Every Campaign Has a Theme
In August of 2015, Donald Trump released his immigration plan on his campaign website. The plan honed in on three main focal points:
- “Prioritize the jobs, wages, and security of the American people.”
- “Establish new immigration controls to boost wages and to ensure that open jobs are offered to American workers first.”
- “Protect the economic well-being of the lawful immigrants already living here by curbing uncontrolled foreign worker admissions.”
He also includes a ten-point plan to “Put America First”, which requires Mexico to pay for the wall, ends sanctuary cities, and revokes President Obama’s executive amnesties.
Without a shadow of a doubt, Trump’s claim to fame during the primary season was that he brought the topic of illegal immigration to the debate forefront. This would eventually capture the endorsement of Jeff Sessions, who is acclaimed in the Senate for his hard stance on illegal immigration. The endorsement was the first by a sitting senator and it was announced two days before Super Tuesday, in which thirteen states, most of which are in the south, voted in the primary.
It’s Going to be Huge!
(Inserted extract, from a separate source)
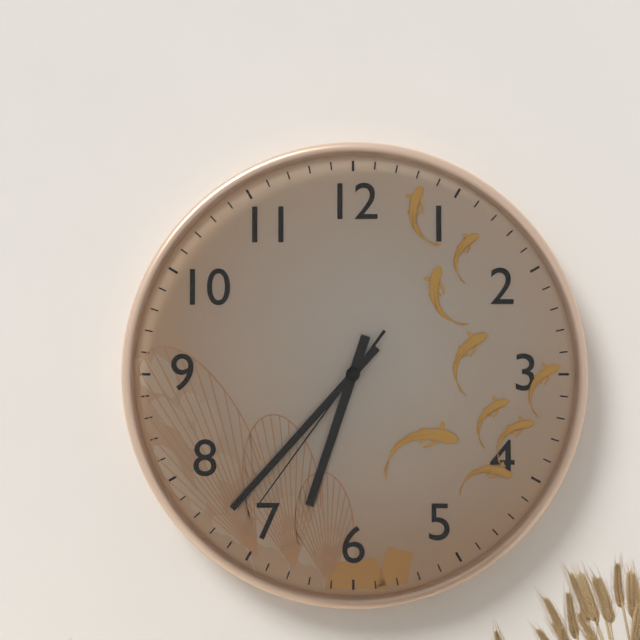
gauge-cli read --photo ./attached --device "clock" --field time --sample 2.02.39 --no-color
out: 6.37.36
Or is it?
Each election cycle, candidates promise what they will accomplish if they are elected. However, candidates rarely get most, if any, of their major goals passed or implemented when they are in office. Because of our government’s structure, it is very difficult for any one person to get something done. Even with a Republican majority in the House and the Senate, Donald Trump will find it very challenging to take on such a massive project. If a bill makes it through both bodies, a debt creeping toward the $20 trillion mark will leave many legislators hesitant to fund it. Some might think that Trump’s promise to have Mexico pay for the wall will actualize, but the chances of this happening are slim to none.
Although Trump has a record of not seeming to care what people say, he will soon be in a position of power that requires him to care about what everyone says. For most politicians, reelection is a top priority, and if Trump has any desire to run again in 2020, he will need to be receptive to what the American people are saying. According to a Gallup poll conducted in July 2016, 66% of respondents oppose building a wall along the U.S.-Mexico border. The poll also reports that 84% of respondents are in favor of some sort of amnesty program, which will permit legal citizenship to illegal immigrants if they meet specific standards. Therefore, even if Trump is able to get legislation through both the House and Senate, and get it funded, he will still have a very hard time simultaneously building a wall along the border and satisfying those who elected him.
The Reality of Deportation
According to the most recent Department of Homeland Security (DHS) estimate, conducted in 2012, there are more than 11 million illegal immigrants currently living in the United States. Another study from Pew Research reports that the number of illegal immigrants has stabilized since 2009, peaking in 2007 at 12.2 million. It also reports that the number of illegal immigrants from Mexico has been decreasing. The report explains,
“Populations went up for most unauthorized immigrants from Asia and Central America, but the number also ticked up for those from sub-Saharan Africa. Increases in the number of unauthorized immigrants from other countries mostly offset the decline in the number from Mexico.”
Another promise that Donald Trump made during his campaign was that he would deport all illegal immigrants currently residing in the U.S. Unfortunately for Mr. Trump, the reality in implementing this would be more difficult than building a border wall. The Gallup poll referenced earlier shows that only 32% of respondents favor deporting all immigrants back to their home country. Even if it were logistically feasible, the idea of task forces rounding people up to force them out of the country is not a popular one.